New Jersey was once the frontier of movie-making. The invention of the first movie viewer and movie camera originated from the East Coast, not Hollywood, which would later become the hub of filmmaking after World War II. In those early days, films like The Great Train Robbery brought name recognition to the state before the industry shifted west. Then, in 1976, a little Alfred Sole feature named Alice, Sweet Alice (originally titled Communion in the U.S.) was shot entirely in N.J. – the first major motion picture since 1933, according to a premiere report in the Daily News. It’s a bloody, perplexing mystery that has tangled audiences for decades. It has since become a cult classic, starring Brooke Shields in her film debut.
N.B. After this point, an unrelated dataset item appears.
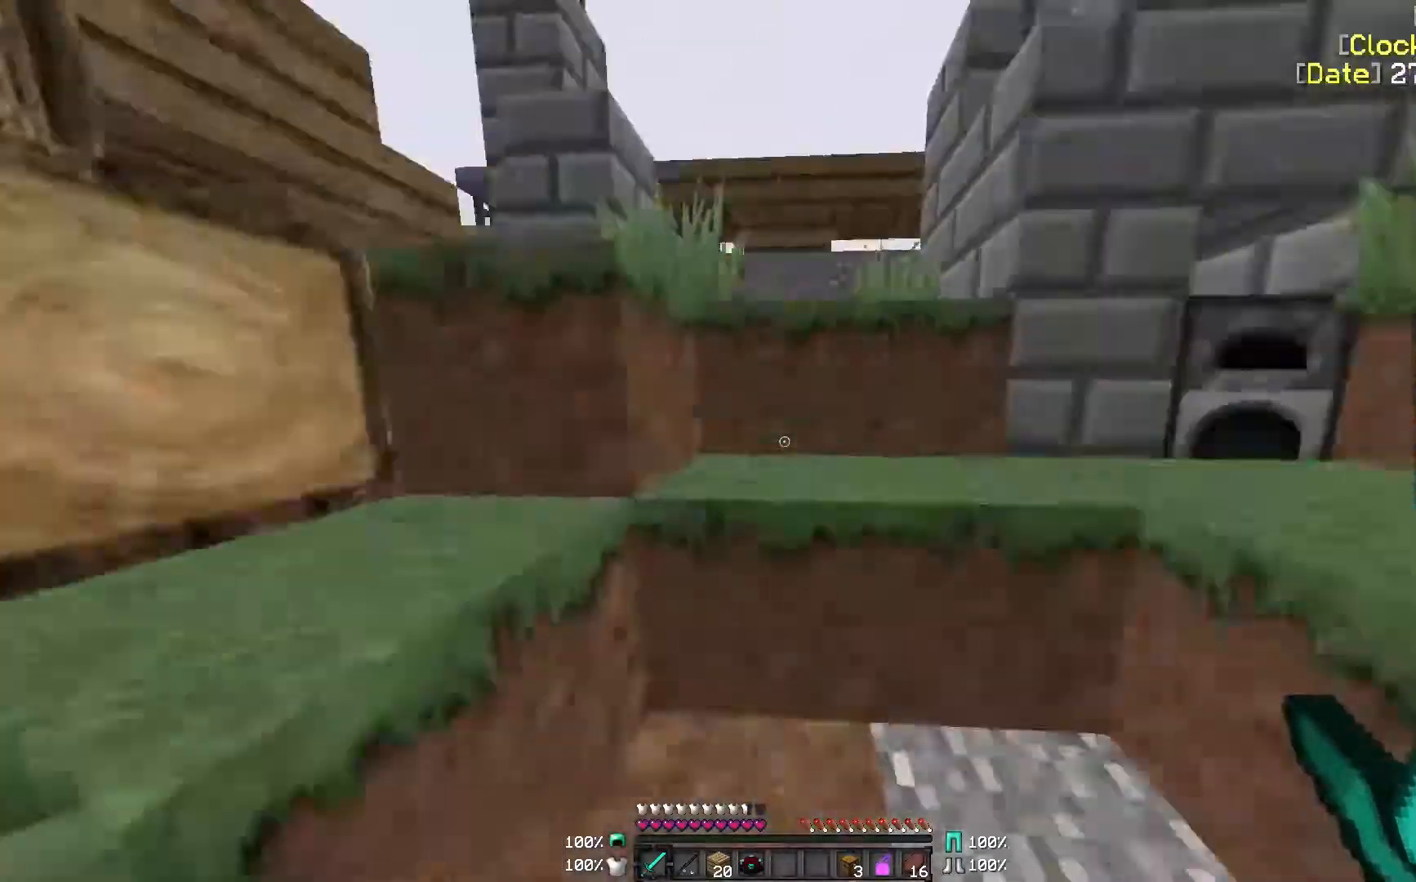
{"keys": ["d", "w"], "mouse": [], "events": [[33, "a", "up"], [333, "d", "down"]]}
New Jersey Setting Enhances Horror in Alice, Sweet Alice

The location of Paterson, New Jersey, supplies the film with a gritty texture. Made on a budget of just $350,000, according to the director himself, as stated in a Blu-ray commentary released by Arrow Films in 2019, the film takes a sacrilegious perspective on religion and faith. The chapel of Paterson General Hospital served as the playground for much of the film’s most graphic, disturbing moments, particularly the first killing, which takes place just outside the sanctuary in the transept. A young girl is beaten, choked, and subsequently set on fire, her body shoved inside a delicately decorated coffer.

The profane nature of the killing, inside a church’s most sacred walls, sets the tone of irreverent murder. The seeming godlessness and lost innocence fuel the masked killer, dressed up in a doll-like party mask and yellow raincoat. In biblical terms, the color yellow often symbolizes God’s glowing presence, and can also signal glory and divinity. In donning such a bright color, the killer draws attention and makes an indelible impression on the victim. It’s a color you won’t soon forget. It also testifies to childlike guiltlessness and play-pretend. It’s often a shield to the elements, perhaps hinting at the killer’s resilience against human nature and their darker instincts.

Sibling Rivalry and Psychological Depth in Alice, Sweet Alice

12-year-old Alice (Paula Sheppard) frequently torments her younger sister Karen (Shields). Alice steals Karen’s playthings and communion veil as acts of rebellion and desperation. Their mother Catherine (Linda Miller) dotes upon Karen, showering her with kisses, hugs, and gifts, but often holds Alice at an arm’s length. A sick disdain for her eldest is practically sacrilegious. Alice is even deterred from taking communion, even by Father Tom (Rudolph Willrich), whose equally favorable attentiveness toward Karen is evident. Such glowing adoration positions Karen as the chosen child, while Alice seems to be primed to be a killer, owing to her disturbing tricks and seething jealousy of her sister. That bitterness pools in her eyes, perfectly hoodwinking the audience into believing she could be the killer.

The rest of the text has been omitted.